The Importance of Pricing Analysis

At a very basic level, pricing strategies are used by people to assign market prices to their products and services. Your run-of-the-mill standard academic style business education will expose you to pricing strategies like market penetration, premium pricing, skimming, bundle pricing, etc. These topics aren’t mind-blowing, but the conceptual importance of them is profound in business.

Two things small businesses may commonly overlook when setting pricing is their products’ price elasticity and competitive position of their products in the market. Small oversights in pricing can lead to significant unnecessarily lost profitability.

Here’s An Example:

Consider a fictional mom-and-pop business, Edith’s Bakery (EB), that sells an average of 600 pastry products to public/corporate buyers per day averaging at $10/dozen or $0.83/unit. EB is only open 6-7 hours/day until they sell out all of their products, and they are only closed on 10 federal holidays. That’s $177,500/year in revenue.
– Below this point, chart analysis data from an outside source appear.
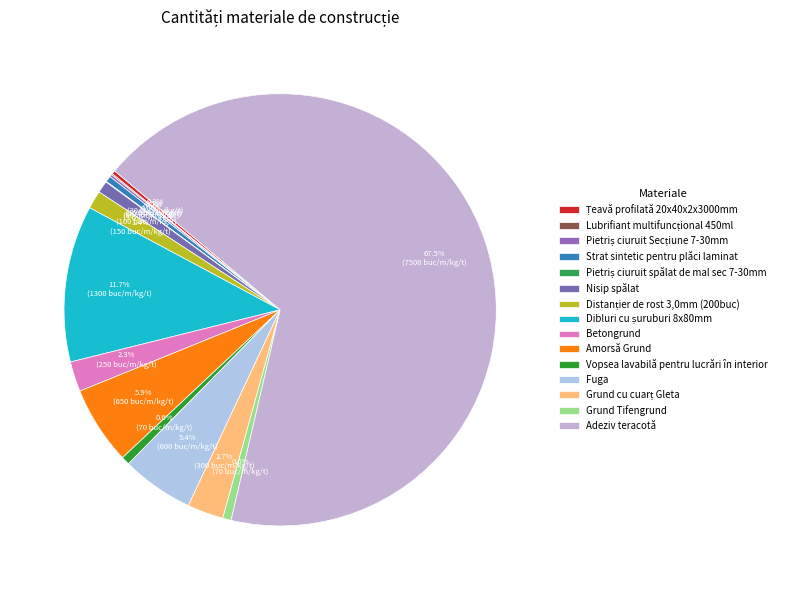

To the nearest percent, what is the combined percentage of Grund Tifengrund and Țeavă profilată 20x40x2x3000mm?

1%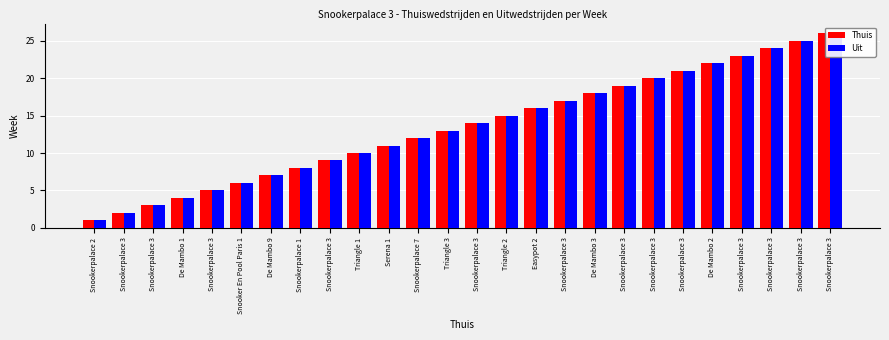

How many values in the Uit series exceed 14?

12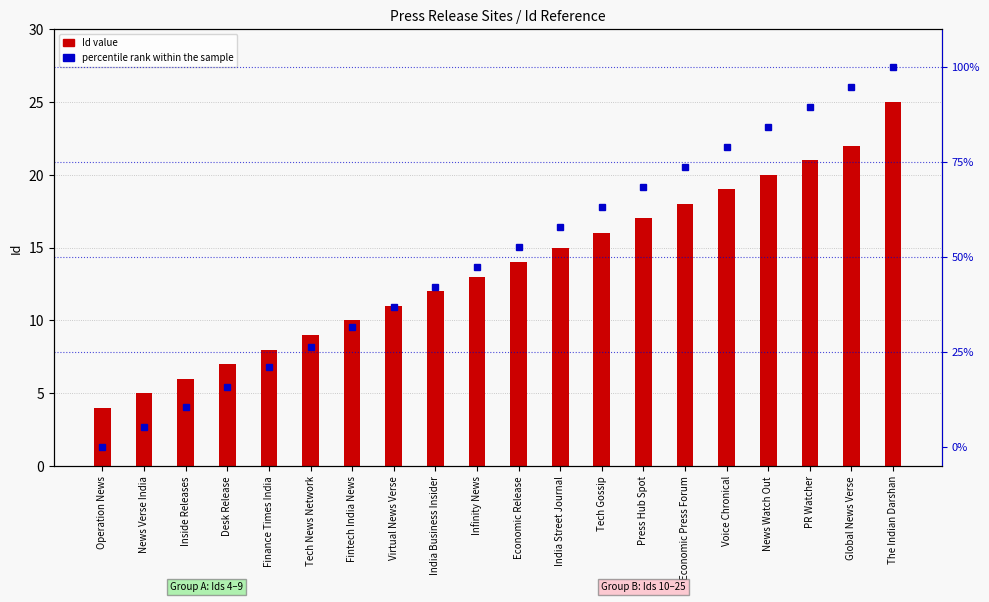

Is it true that percentile rank within the sample equals 84.2 at News Watch Out?

True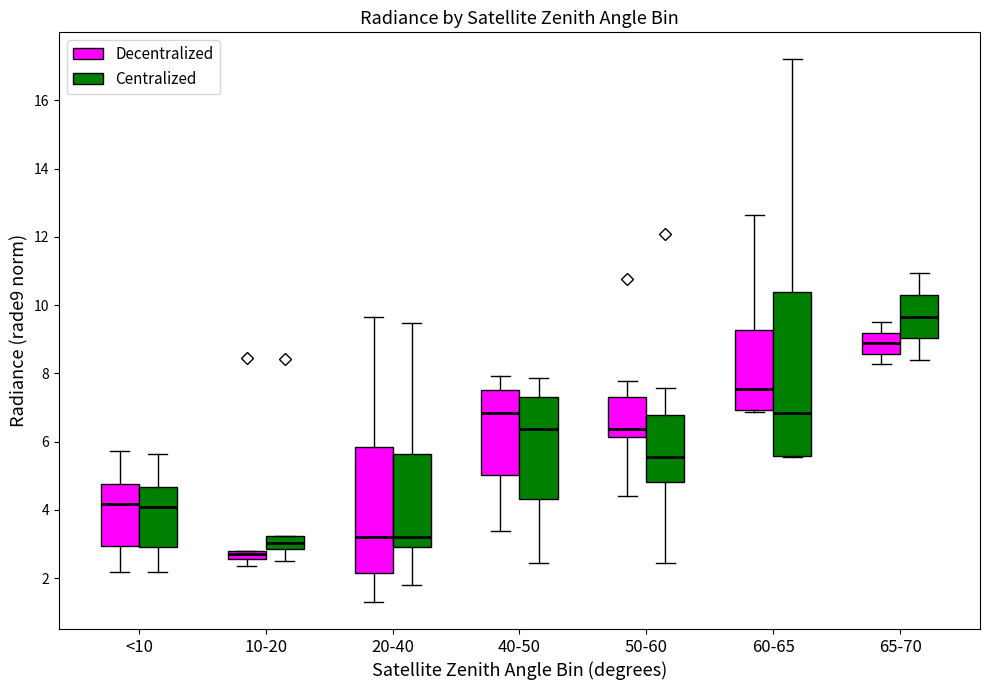

Comparing the boxes themselves (not the whiskers), which one is the tallest?

60-65 (Centralized)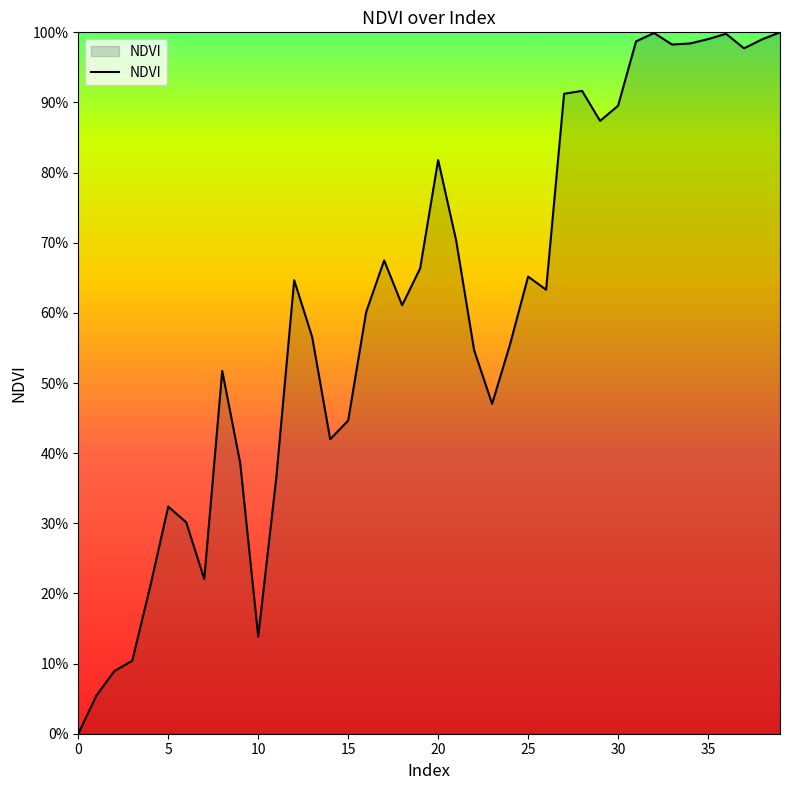

What is the average value?

0.6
Now let’s say they priced a single unit at $0.94 with their volume sales discounts also proportionally priced with their competition. This is below the price/unit at both Dunkin’ Donuts chain stores and a better known Minnesota bakery located in Cold Spring, both priced at $0.99/unit (rough estimation based on said company websites). If these two companies are EB’s major competitors and EB’s pricing plan is to undercut their competition to be competitive, they are probably throwing away money.

Why?

EB is $0.05/unit below nearby competitors, more than 5% lower than the competition.
Food products tend to have an inelastic demand, so they shouldn’t expect the volume purchased to drop much if they slightly raised prices.
Their loyal customers are highly unlikely to leave if they stay below competitor’s prices. Price sensitive consumers are also unlikely to leave as long as they don’t raise pricing by more than $0.03-$0.04.

So How Does This All Work Out?

If EB raised their price/unit by $0.03 as well as proportionally increasing all of their volume discounted business, they now make an additional $6,390/year. That’s a 3.6% increase of revenue/year! Yet they’d still be under their competition by more than 2% in price.

Unless there is a very slight increase in hours worked (if their demand lessens), they have no additional significant expenses. A significant portion, if not all of the $6,390 will drop straight down their P/L sheet as gross profit.

If EB has a gross margin of 50%, they would have had $88,750 in gross profit. When $5,000 of the aforementioned $6,390 is added directly as gross profit they just increased their gross margin by roughly 5.6%. That’s the approximate difference in gross margin reported between Walmart and Target each year.

Pricing analysis is one of the more important tools that is overlooked or lacking in many businesses, but especially in small businesses who don’t have the resources to pursue it. Don’t let your organization fall victim to this.